» Daten zur Diagrammanalyse
----------

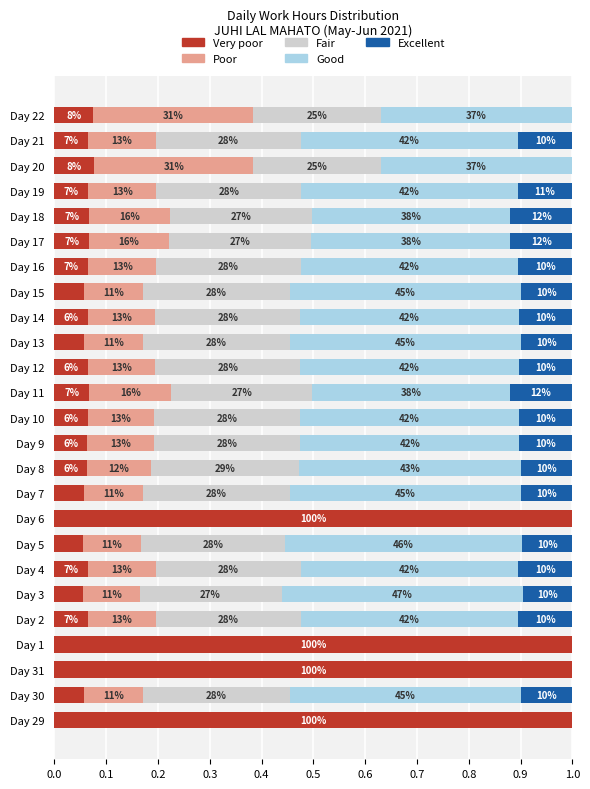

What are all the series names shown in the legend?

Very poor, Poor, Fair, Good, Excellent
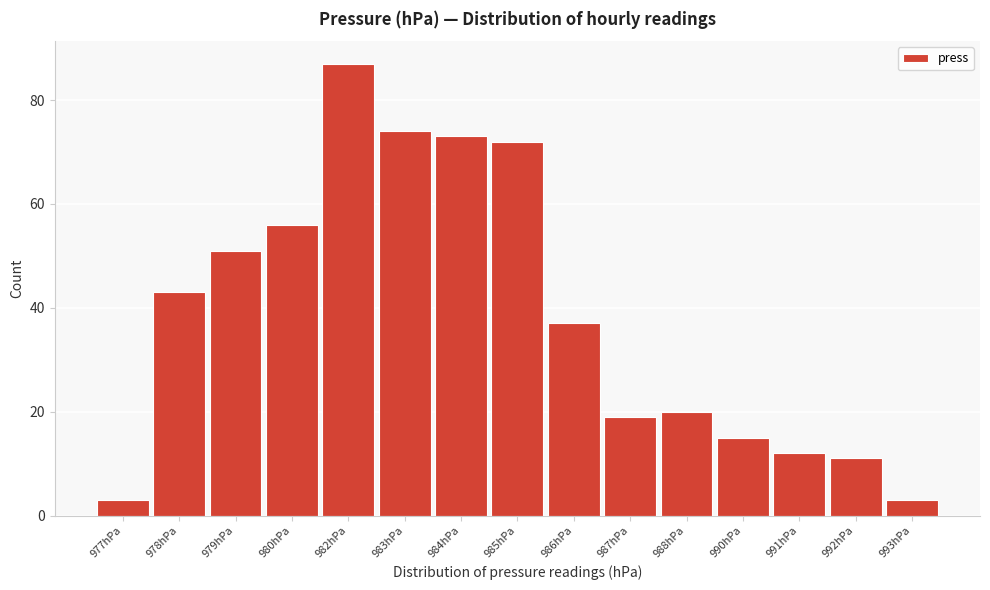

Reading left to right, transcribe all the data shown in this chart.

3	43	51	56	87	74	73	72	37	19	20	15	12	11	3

----------

Gib das gesamte Material noch einmal wieder und ersetze dabei jedes „chart“ durch „graph“, ohne sonst etwas zu verändern. Lass die Bilder in deiner Antwort weg.

» Schriftliche Lösung
What are all the series names shown in the legend?

Very poor, Poor, Fair, Good, Excellent

Reading left to right, transcribe all the data shown in this graph.

3	43	51	56	87	74	73	72	37	19	20	15	12	11	3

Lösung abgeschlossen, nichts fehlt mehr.